(Items from a data source)
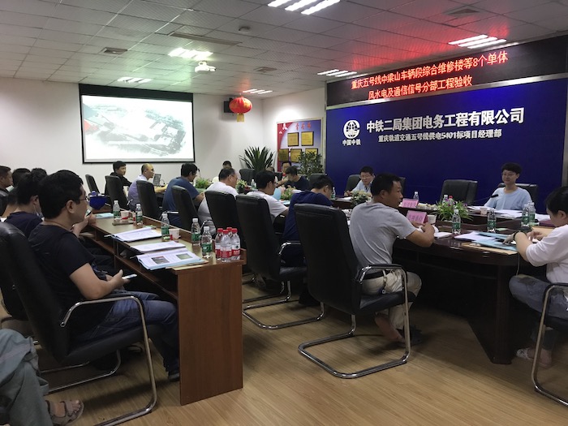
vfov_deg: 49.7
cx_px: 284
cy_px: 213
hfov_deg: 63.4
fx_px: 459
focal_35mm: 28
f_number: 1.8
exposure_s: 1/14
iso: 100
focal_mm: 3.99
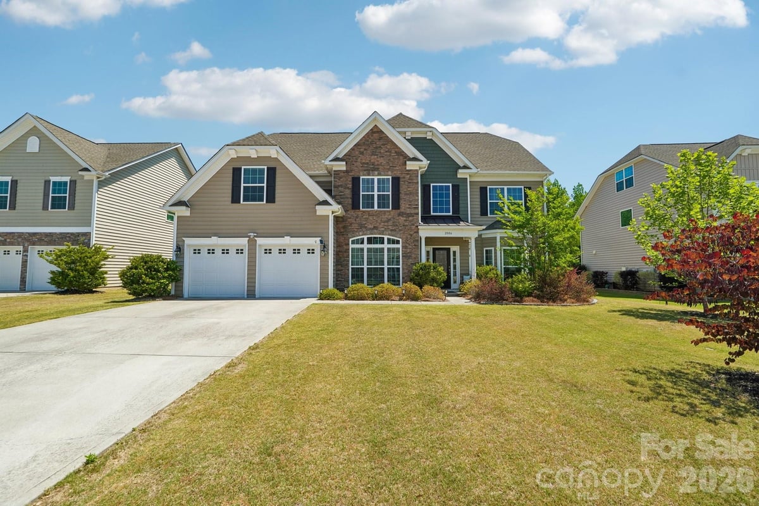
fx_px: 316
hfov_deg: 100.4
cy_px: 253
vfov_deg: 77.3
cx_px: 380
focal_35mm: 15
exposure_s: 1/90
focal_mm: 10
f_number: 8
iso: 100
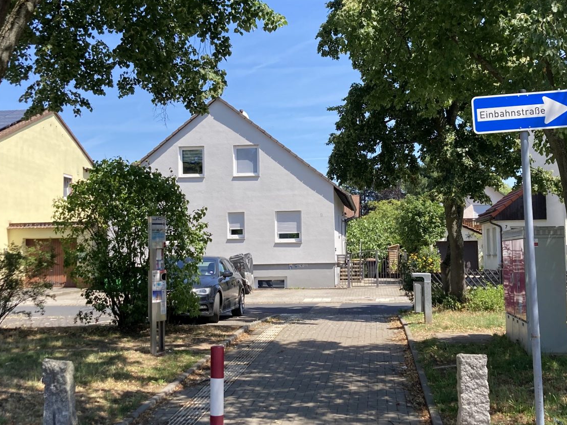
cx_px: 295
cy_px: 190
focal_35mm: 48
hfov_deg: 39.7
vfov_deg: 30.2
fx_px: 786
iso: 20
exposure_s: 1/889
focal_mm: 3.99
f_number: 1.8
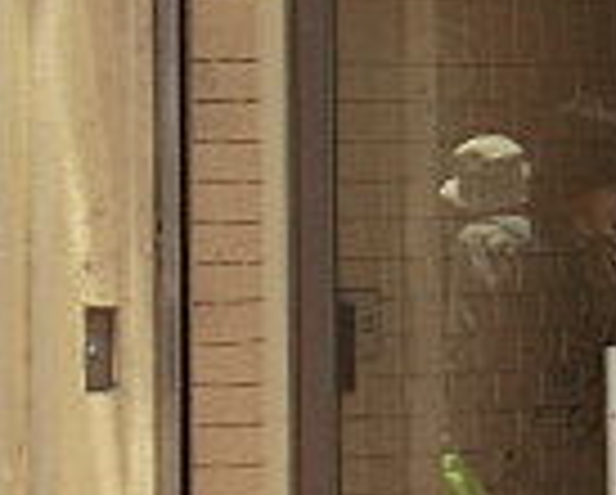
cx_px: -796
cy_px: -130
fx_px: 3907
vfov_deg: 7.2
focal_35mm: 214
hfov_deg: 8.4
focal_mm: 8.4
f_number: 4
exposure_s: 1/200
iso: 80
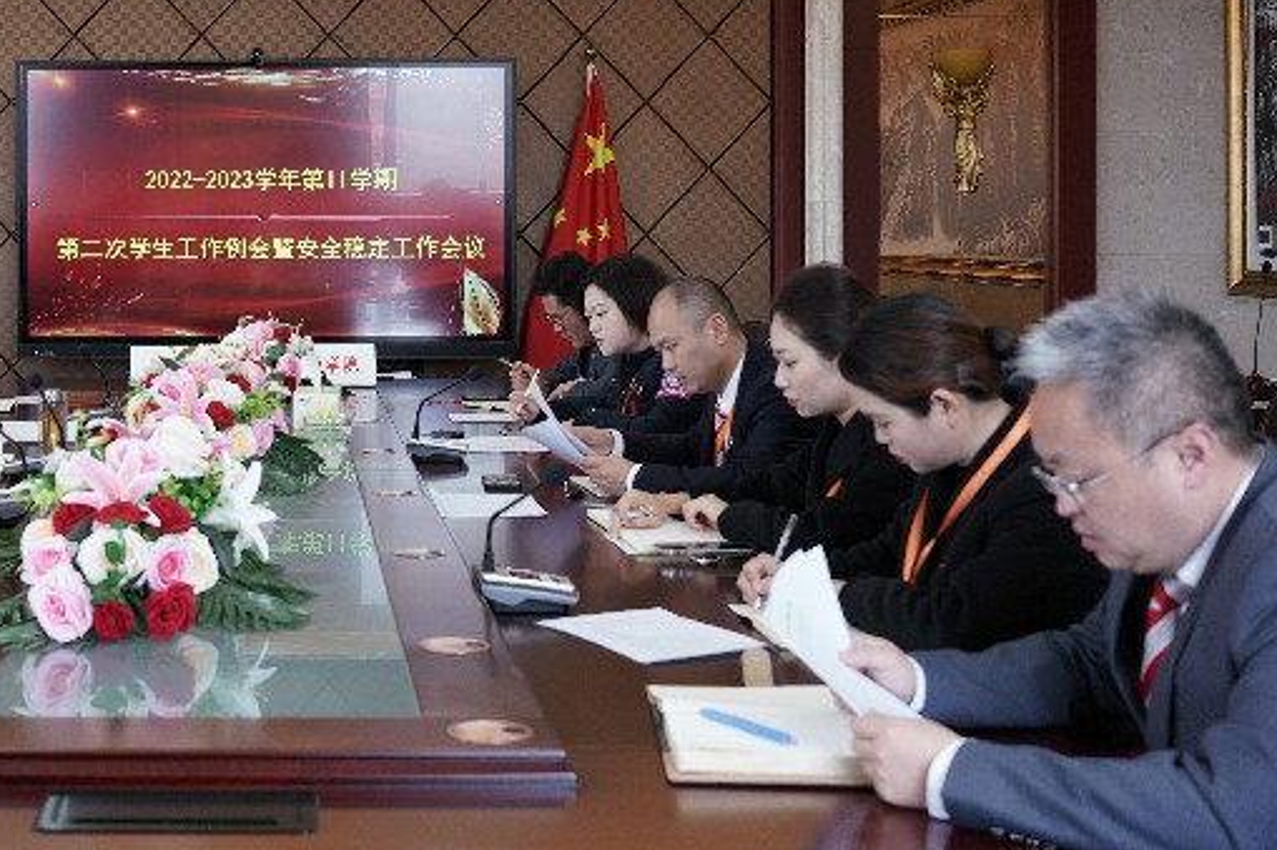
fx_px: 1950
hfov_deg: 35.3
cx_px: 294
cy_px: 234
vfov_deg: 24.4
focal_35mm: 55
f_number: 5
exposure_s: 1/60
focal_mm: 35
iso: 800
==
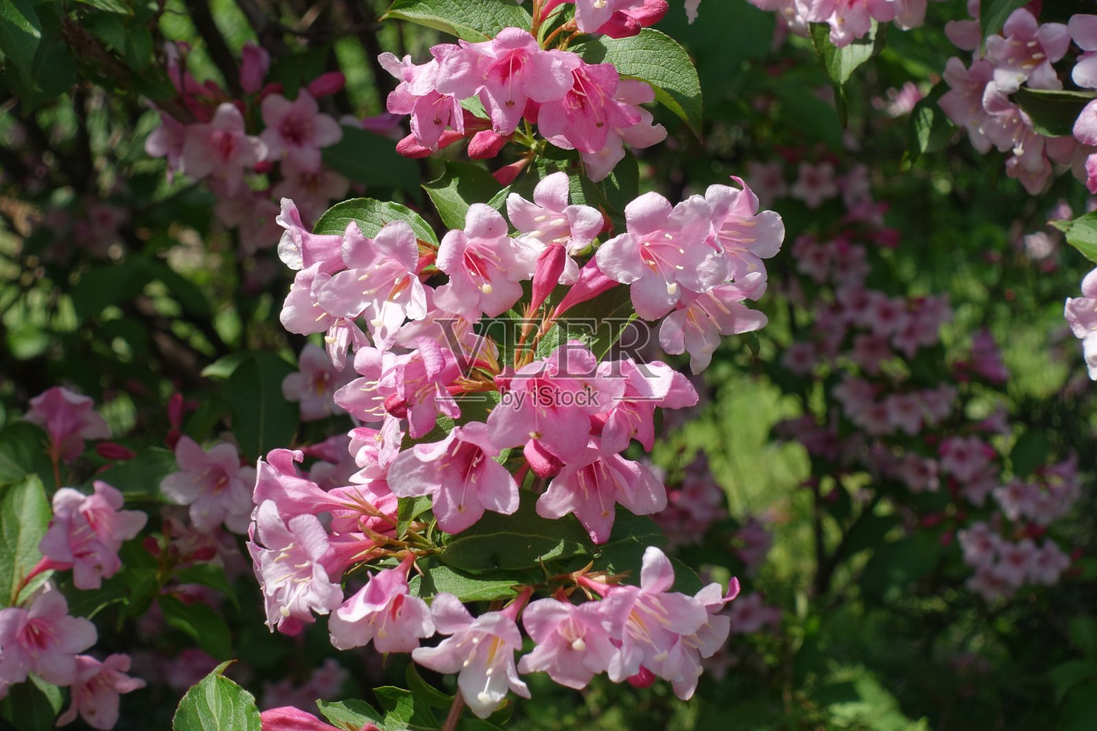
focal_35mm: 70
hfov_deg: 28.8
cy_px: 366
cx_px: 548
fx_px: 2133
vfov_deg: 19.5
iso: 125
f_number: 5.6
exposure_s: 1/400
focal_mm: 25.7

(PROMPT):
Output only the lines above from the line that holds "hfov_deg: 100.4" through the line that holds "fx_px: 3907", both ends included, and exclude pictures.

(PROBLEM SOLUTION):
hfov_deg: 100.4
cy_px: 253
vfov_deg: 77.3
cx_px: 380
focal_35mm: 15
exposure_s: 1/90
focal_mm: 10
f_number: 8
iso: 100
cx_px: 295
cy_px: 190
focal_35mm: 48
hfov_deg: 39.7
vfov_deg: 30.2
fx_px: 786
iso: 20
exposure_s: 1/889
focal_mm: 3.99
f_number: 1.8
cx_px: -796
cy_px: -130
fx_px: 3907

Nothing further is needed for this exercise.